What you should do >>
Output exactly what appears from the line containing "ring dip: (1072, 704)" to the end of the data below, and nothing more.

(Beginning of Data records)

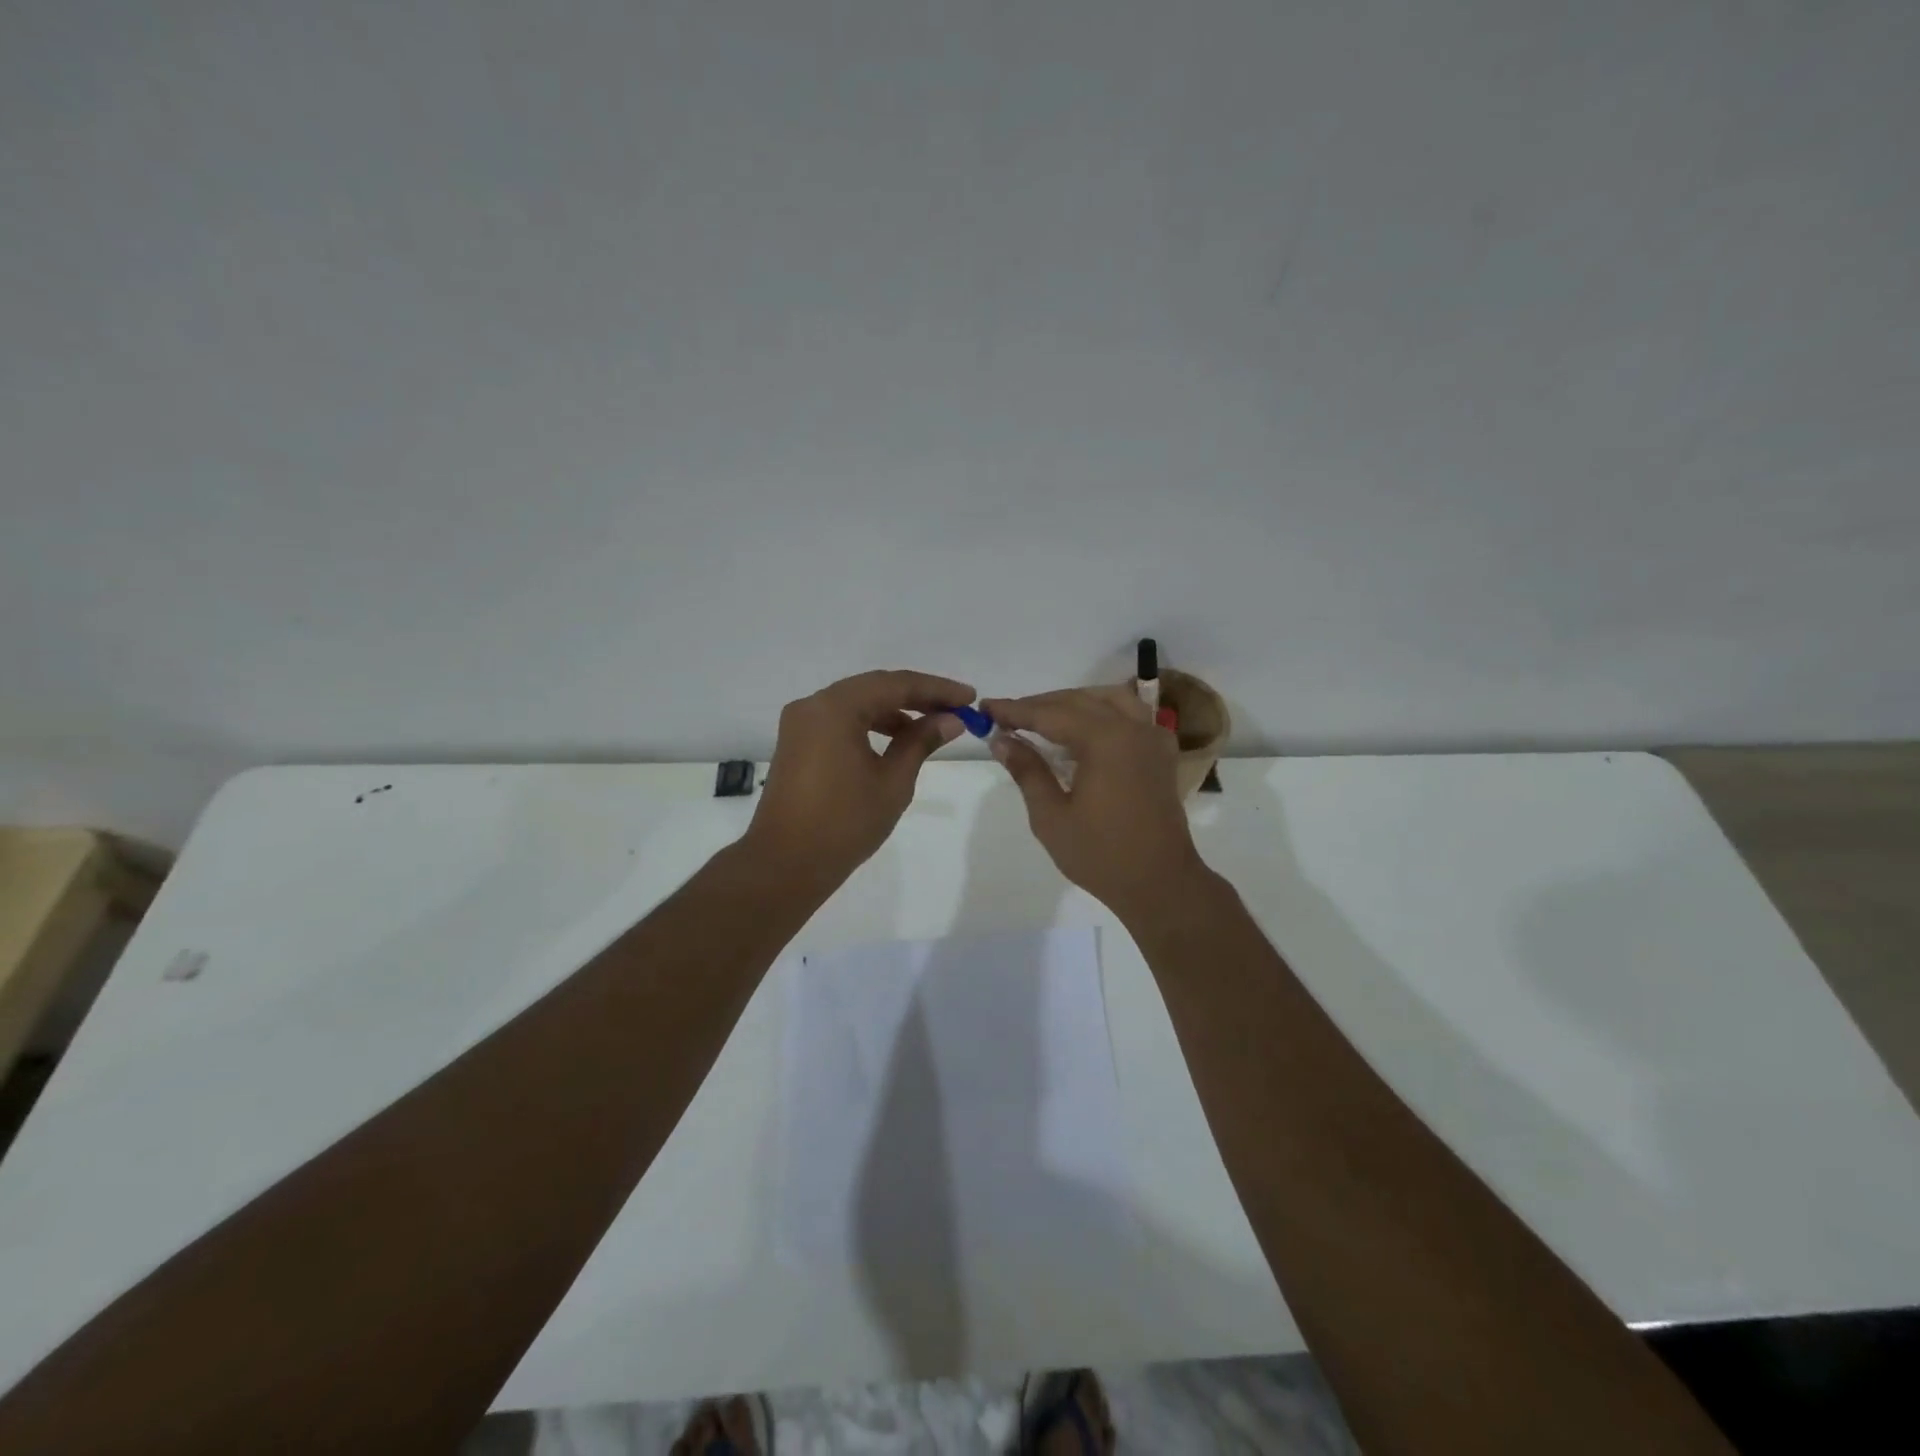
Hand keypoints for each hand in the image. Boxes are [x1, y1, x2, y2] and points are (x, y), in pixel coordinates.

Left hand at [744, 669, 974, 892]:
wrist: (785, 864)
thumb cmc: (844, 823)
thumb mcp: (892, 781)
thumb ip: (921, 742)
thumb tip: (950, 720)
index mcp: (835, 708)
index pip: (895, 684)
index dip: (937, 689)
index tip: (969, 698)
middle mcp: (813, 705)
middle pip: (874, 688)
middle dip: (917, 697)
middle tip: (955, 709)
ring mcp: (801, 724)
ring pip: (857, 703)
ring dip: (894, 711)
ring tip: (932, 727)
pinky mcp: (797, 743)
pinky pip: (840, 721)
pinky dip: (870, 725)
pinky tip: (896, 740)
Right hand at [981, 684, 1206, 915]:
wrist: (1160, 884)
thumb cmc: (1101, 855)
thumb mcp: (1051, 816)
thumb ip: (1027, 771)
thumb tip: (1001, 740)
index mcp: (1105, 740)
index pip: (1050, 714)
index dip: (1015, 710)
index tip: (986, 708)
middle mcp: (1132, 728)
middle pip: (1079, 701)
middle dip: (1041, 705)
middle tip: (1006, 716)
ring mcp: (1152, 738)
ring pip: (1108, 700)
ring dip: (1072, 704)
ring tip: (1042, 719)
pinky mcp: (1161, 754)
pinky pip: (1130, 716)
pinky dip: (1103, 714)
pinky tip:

(End of Data records)

Result for this exercise >>
ring dip: (1072, 704)
ring tip: (1042, 719)
pinky mcp: (1161, 754)
pinky pip: (1130, 716)
pinky dip: (1103, 714)
pinky tip:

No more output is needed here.